15 July 2008

Letter 2.37

I once had a little black box inside of which dwelt a genie. The rear two thirds of the top of the box was hinged and could open up - the hinge was on the back side, not the side side. On the front third of the boxtop was a silver lever jutting up and forwards. Beneath it a plate indicated that it was OFF and if it were pushed backwards it would be ON. I turned it to ON, and, at once, from the entrails of the box, came a chirring, rumbling, groaning sound. Slowly, the box rocked from side to side while the clattering continued. And then, slowly, slowly, the lid of the box rose and a little green hand reached out of the box, grasped hold of the lever, and pushed it back to OFF. Then the hand retreated, the lid closed, the rocking ceased, the groaning was silenced, and all was normal once more… If a machine can be made to turn itself off why not a man? Although the hand never left the box, the rabbit may not only leave its pit but fill it in as well. Because an act of will is itself insufficient to renounce (or to see) sakkāyaditthi [1] it does not follow that no conditions attainable are adequate. A bubble can burst from the inside. Strangely -- and wonderfully -- enough the ground is real: it is the abyss that is illusory, whether or not one strives (for Freedom or Bondage), the cleavage -- or what one takes to be such -- is the real problem.

I'm out wandering now -- about halfway at the moment between Kandy and Pollonuruwa -- and your words, panting and out of breath (or, perhaps, that was me), caught up with me and delivered themselves. As to the letters, you are perfectly free to make use of them without any time limit and to share them. But, when you are finished, the next designee is the designer. My own copy was lent to an individual who now will not return it -- talk about misappropriation of the Dhamma! -- and so I should like to make use of the copy now with you. As I'm out for a while, and since you will doubtlessly send it by air, there's certainly not even a near-future need of it, though there will be, perhaps, in a few months, by which time, I suppose, the need in B.C. will have been partially assuaged.

As for sending you a copy of Notes on Dhamma (I'm sorry to inform you that it's not a great hoax), as I say I'm out now and have no copies available -- in fact I've had to put my spare copy away in order to protect it from aforesaid individual and it is now unavailable to me. As soon as I return to the Hermitage it will become available and then I shall be happy to send it to you. In the meantime you can have a rest of no-reading for a few months to prepare you for the shockwaves of Notes.

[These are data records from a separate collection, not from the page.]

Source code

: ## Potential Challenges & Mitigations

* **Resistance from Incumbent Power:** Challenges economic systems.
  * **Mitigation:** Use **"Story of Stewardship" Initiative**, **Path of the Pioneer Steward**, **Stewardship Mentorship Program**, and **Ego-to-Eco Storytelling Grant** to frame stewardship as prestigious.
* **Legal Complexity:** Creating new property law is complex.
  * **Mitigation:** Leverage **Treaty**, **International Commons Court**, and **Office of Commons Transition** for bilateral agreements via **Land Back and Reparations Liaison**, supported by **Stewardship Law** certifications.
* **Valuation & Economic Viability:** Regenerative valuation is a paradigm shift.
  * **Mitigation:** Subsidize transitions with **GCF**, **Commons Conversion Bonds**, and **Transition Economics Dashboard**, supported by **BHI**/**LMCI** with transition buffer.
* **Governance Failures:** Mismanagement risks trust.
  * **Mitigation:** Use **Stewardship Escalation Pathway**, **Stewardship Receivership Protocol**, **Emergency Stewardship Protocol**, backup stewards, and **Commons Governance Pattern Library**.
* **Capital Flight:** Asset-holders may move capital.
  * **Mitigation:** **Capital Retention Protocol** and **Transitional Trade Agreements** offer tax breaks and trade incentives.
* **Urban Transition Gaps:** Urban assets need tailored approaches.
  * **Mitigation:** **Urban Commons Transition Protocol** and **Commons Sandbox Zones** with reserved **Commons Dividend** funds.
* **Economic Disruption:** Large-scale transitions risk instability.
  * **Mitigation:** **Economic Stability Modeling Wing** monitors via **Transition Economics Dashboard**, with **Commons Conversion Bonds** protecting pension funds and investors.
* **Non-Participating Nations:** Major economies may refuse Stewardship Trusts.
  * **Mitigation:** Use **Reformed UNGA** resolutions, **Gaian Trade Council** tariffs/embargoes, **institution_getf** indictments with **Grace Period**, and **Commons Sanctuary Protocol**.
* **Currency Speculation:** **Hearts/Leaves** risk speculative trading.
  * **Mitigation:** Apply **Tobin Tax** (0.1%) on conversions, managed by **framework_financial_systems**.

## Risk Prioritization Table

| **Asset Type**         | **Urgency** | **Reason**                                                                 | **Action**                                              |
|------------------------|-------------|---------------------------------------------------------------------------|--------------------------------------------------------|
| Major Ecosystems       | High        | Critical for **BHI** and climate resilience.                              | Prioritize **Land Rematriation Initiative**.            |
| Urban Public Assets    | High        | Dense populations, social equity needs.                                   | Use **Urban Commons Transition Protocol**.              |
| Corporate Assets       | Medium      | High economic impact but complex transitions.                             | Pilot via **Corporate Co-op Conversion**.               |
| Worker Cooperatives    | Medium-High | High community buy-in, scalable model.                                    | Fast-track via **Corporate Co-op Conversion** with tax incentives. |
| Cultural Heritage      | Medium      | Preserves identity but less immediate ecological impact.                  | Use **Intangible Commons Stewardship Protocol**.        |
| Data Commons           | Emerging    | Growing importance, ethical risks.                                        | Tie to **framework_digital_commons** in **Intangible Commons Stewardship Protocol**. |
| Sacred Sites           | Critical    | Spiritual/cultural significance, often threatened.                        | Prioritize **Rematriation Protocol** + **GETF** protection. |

I'm perched on the side of a small mountain where, sitting on the top of a rock beneath which is a fine cave, I can look down on the paddy fields in the valley, which have just been transplanted, and every field, separated from the others by small dikes, has its own shape, internal pattern, and distinct shade of green through which can be seen the reflections of the sky and the coconut groves on the hill across from me. To my right are some jagged barren mountains, all around me are a profusion of wild flowers. I can wander through the village, along narrow dirt paths winding about: re-crossing the paddy fields, and collect my alms food, and then climb back up my mountain and sit on the rock, under it, or beside it (or even nowhere near it), and enjoy my stringhoppers, bananas, mangoes, sweets, etc. Then I can lie back, light up a
beedie or shrootie -- I usually get some native smoke on my alms round -- and rest contented. Most of the day I just sit on the rock and watch the trees, fields, sky, etc., perhaps not entirely unmindfully.

There is a vihara higher up on the hill (I'm only about 200 feet up), and at evening they ring their bell. Then shortly afterwards the villagers will emerre from the dark shadows of the coconut trees surrounding their houses and walk, singly and in files, along the dikes of the paddy fields, a silent drift of calmness as they go to vespers. Watching them, with my robes around me against the wind, which rises at evening, in the last red light of the clouds which sometimes blanket the top of this mountain after a day of causing as little harm to creatures – myself included -- as I could manage, I feel a real quietness.

To prayer, to prayer I go… I think I go.
I go to prayer. Along a corridor of woe
And down a stair, in every step of which
I am abased. A cowl I wear.
I wear a halter rope about my waist.
I bear a candle end put out with haste.
I go to prayer.


[1] sakkāyaditthi: (Pali) the point-of-view of the personality.